Job:
Which lines hold the string "Recipe"? Copy each of them from the material below.

Working data:
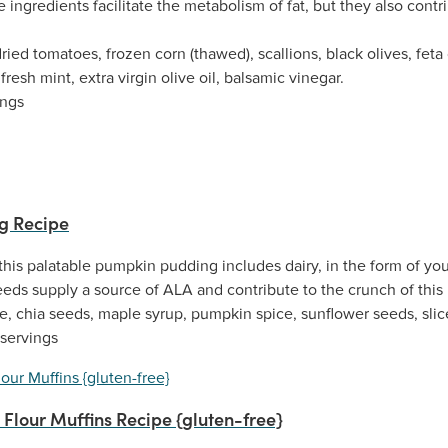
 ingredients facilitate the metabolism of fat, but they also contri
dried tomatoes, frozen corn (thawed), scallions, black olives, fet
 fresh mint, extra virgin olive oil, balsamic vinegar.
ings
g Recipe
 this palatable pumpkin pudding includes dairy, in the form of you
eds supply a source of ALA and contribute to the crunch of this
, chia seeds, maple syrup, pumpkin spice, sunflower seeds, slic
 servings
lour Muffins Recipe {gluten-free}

Exercise solution:
g Recipe
lour Muffins Recipe {gluten-free}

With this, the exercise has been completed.